/---

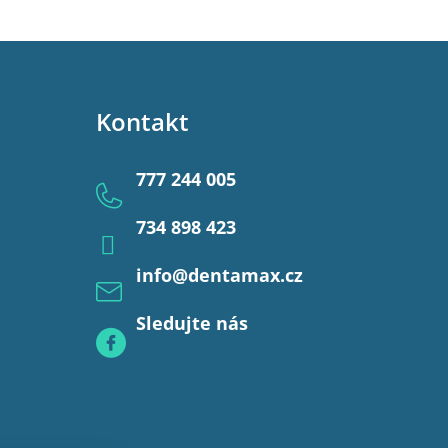
Kontakt
777 244 005
734 898 423
info
@
dentamax.cz
Sledujte nás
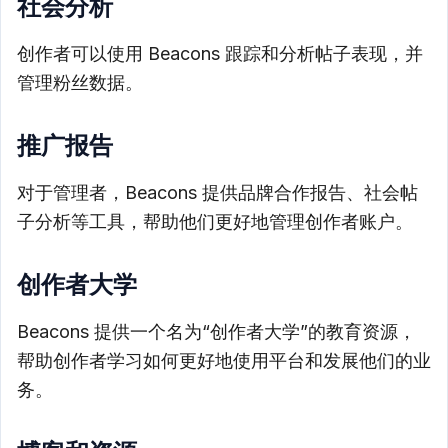
社会分析
创作者可以使用 Beacons 跟踪和分析帖子表现，并
管理粉丝数据。
推广报告
对于管理者，Beacons 提供品牌合作报告、社会帖
子分析等工具，帮助他们更好地管理创作者账户。
创作者大学
Beacons 提供一个名为“创作者大学”的教育资源，
帮助创作者学习如何更好地使用平台和发展他们的业
务。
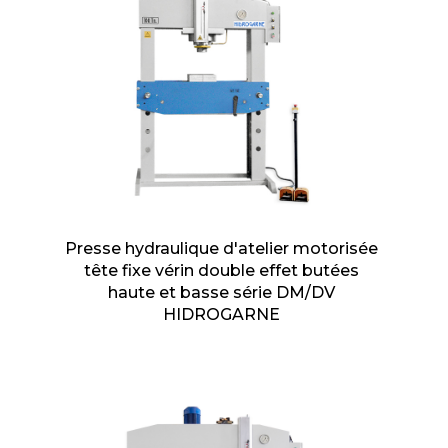
Presse hydraulique d'atelier motorisée
tête fixe vérin double effet butées
haute et basse série DM/DV
HIDROGARNE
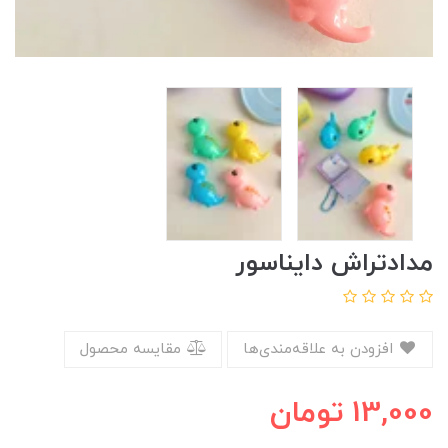
مدادتراش دایناسور
افزودن به علاقه‌مندی‌ها
مقایسه محصول
13,000
تومان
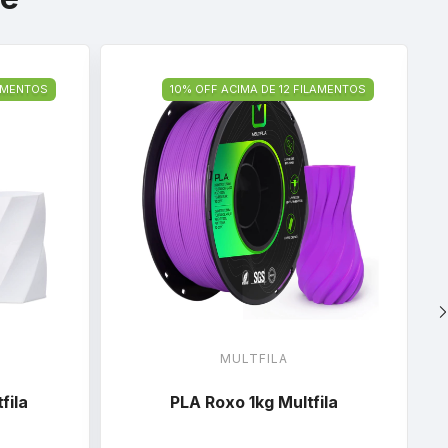
LAMENTOS
10% OFF ACIMA DE 12 FILAMENTOS
MULTFILA
fila
PLA Roxo 1kg Multfila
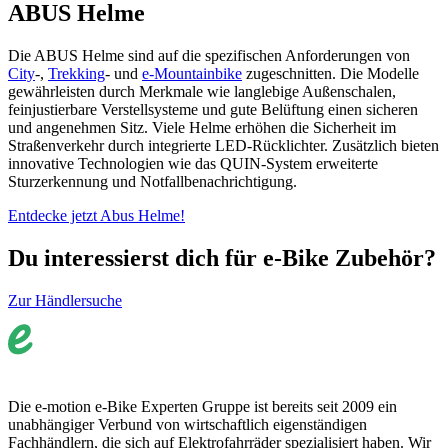
ABUS Helme
Die ABUS Helme sind auf die spezifischen Anforderungen von
City
-,
Trekking
- und
e-Mountainbike
zugeschnitten. Die Modelle
gewährleisten durch Merkmale wie langlebige Außenschalen,
feinjustierbare Verstellsysteme und gute Belüftung einen sicheren
und angenehmen Sitz. Viele Helme erhöhen die Sicherheit im
Straßenverkehr durch integrierte LED-Rücklichter. Zusätzlich bieten
innovative Technologien wie das QUIN-System erweiterte
Sturzerkennung und Notfallbenachrichtigung.
Entdecke jetzt Abus Helme!
Du interessierst dich für e-Bike Zubehör?
Zur Händlersuche
Die e-motion e-Bike Experten Gruppe ist bereits seit 2009 ein
unabhängiger Verbund von wirtschaftlich eigenständigen
Fachhändlern, die sich auf Elektrofahrräder spezialisiert haben. Wir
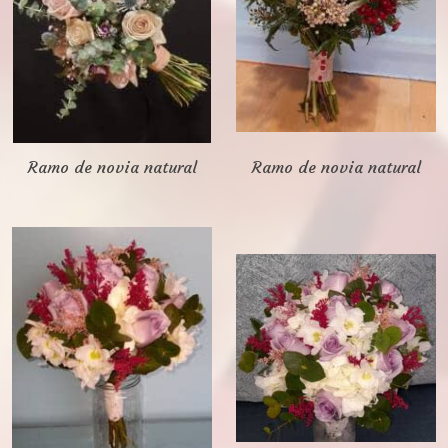
Ramo de novia natural
Ramo de novia natural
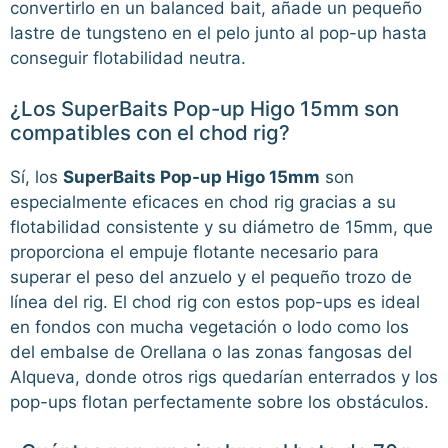
convertirlo en un balanced bait, añade un pequeño
lastre de tungsteno en el pelo junto al pop-up hasta
conseguir flotabilidad neutra.
¿Los SuperBaits Pop-up Higo 15mm son
compatibles con el chod rig?
Sí, los
SuperBaits Pop-up Higo 15mm
son
especialmente eficaces en chod rig gracias a su
flotabilidad consistente y su diámetro de 15mm, que
proporciona el empuje flotante necesario para
superar el peso del anzuelo y el pequeño trozo de
línea del rig. El chod rig con estos pop-ups es ideal
en fondos con mucha vegetación o lodo como los
del embalse de Orellana o las zonas fangosas del
Alqueva, donde otros rigs quedarían enterrados y los
pop-ups flotan perfectamente sobre los obstáculos.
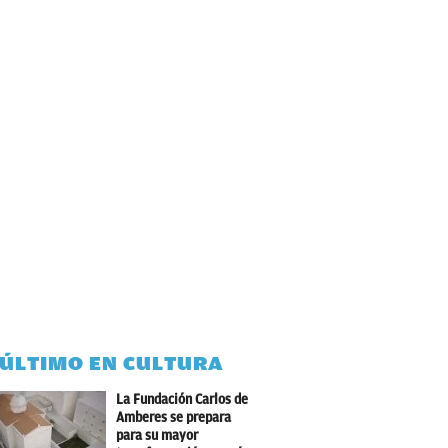
 ÚLTIMO EN CULTURA
La Fundación Carlos de
Amberes se prepara
para su mayor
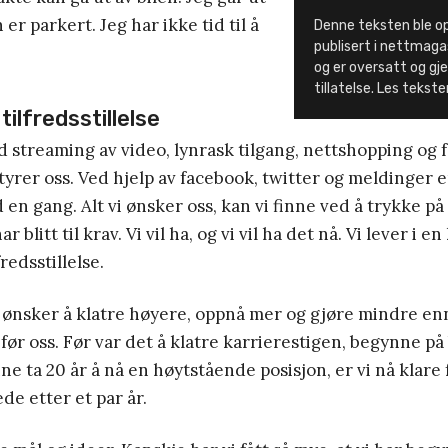
 er parkert. Jeg har ikke tid til å
Denne teksten ble op
publisert i nettmag
og er oversatt og gj
tillatelse. Les tekst
tilfredsstillelse
 streaming av video, lynrask tilgang, nettshopping og f
rer oss. Ved hjelp av facebook, twitter og meldinger er 
 en gang. Alt vi ønsker oss, kan vi finne ved å trykke p
blitt til krav. Vi vil ha, og vi vil ha det nå. Vi lever i en
fredsstillelse.
 ønsker å klatre høyere, oppnå mer og gjøre mindre en
ør oss. Før var det å klatre karrierestigen, begynne på 
e ta 20 år å nå en høytstående posisjon, er vi nå klare 
de etter et par år.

\---

- [WORK ORDER]
Using the records above, output an exact copy without any pictures.

- [WRITTEN ANSWER]
Kontakt
777 244 005
734 898 423
info
@
dentamax.cz
Sledujte nás
社会分析
创作者可以使用 Beacons 跟踪和分析帖子表现，并
管理粉丝数据。
推广报告
对于管理者，Beacons 提供品牌合作报告、社会帖
子分析等工具，帮助他们更好地管理创作者账户。
创作者大学
Beacons 提供一个名为“创作者大学”的教育资源，
帮助创作者学习如何更好地使用平台和发展他们的业
务。
Presse hydraulique d'atelier motorisée
tête fixe vérin double effet butées
haute et basse série DM/DV
HIDROGARNE
مدادتراش دایناسور
افزودن به علاقه‌مندی‌ها
مقایسه محصول
13,000
تومان
LAMENTOS
10% OFF ACIMA DE 12 FILAMENTOS
MULTFILA
fila
PLA Roxo 1kg Multfila
ABUS Helme
Die ABUS Helme sind auf die spezifischen Anforderungen von
City
-,
Trekking
- und
e-Mountainbike
zugeschnitten. Die Modelle
gewährleisten durch Merkmale wie langlebige Außenschalen,
feinjustierbare Verstellsysteme und gute Belüftung einen sicheren
und angenehmen Sitz. Viele Helme erhöhen die Sicherheit im
Straßenverkehr durch integrierte LED-Rücklichter. Zusätzlich bieten
innovative Technologien wie das QUIN-System erweiterte
Sturzerkennung und Notfallbenachrichtigung.
Entdecke jetzt Abus Helme!
Du interessierst dich für e-Bike Zubehör?
Zur Händlersuche
Die e-motion e-Bike Experten Gruppe ist bereits seit 2009 ein
unabhängiger Verbund von wirtschaftlich eigenständigen
Fachhändlern, die sich auf Elektrofahrräder spezialisiert haben. Wir
Ramo de novia natural
Ramo de novia natural
convertirlo en un balanced bait, añade un pequeño
lastre de tungsteno en el pelo junto al pop-up hasta
conseguir flotabilidad neutra.
¿Los SuperBaits Pop-up Higo 15mm son
compatibles con el chod rig?
Sí, los
SuperBaits Pop-up Higo 15mm
son
especialmente eficaces en chod rig gracias a su
flotabilidad consistente y su diámetro de 15mm, que
proporciona el empuje flotante necesario para
superar el peso del anzuelo y el pequeño trozo de
línea del rig. El chod rig con estos pop-ups es ideal
en fondos con mucha vegetación o lodo como los
del embalse de Orellana o las zonas fangosas del
Alqueva, donde otros rigs quedarían enterrados y los
pop-ups flotan perfectamente sobre los obstáculos.
 ÚLTIMO EN CULTURA
La Fundación Carlos de
Amberes se prepara
para su mayor
 er parkert. Jeg har ikke tid til å
Denne teksten ble op
publisert i nettmag
og er oversatt og gj
tillatelse. Les tekst
tilfredsstillelse
 streaming av video, lynrask tilgang, nettshopping og f
rer oss. Ved hjelp av facebook, twitter og meldinger er 
 en gang. Alt vi ønsker oss, kan vi finne ved å trykke p
blitt til krav. Vi vil ha, og vi vil ha det nå. Vi lever i en
fredsstillelse.
 ønsker å klatre høyere, oppnå mer og gjøre mindre en
ør oss. Før var det å klatre karrierestigen, begynne på 
e ta 20 år å nå en høytstående posisjon, er vi nå klare 
de etter et par år.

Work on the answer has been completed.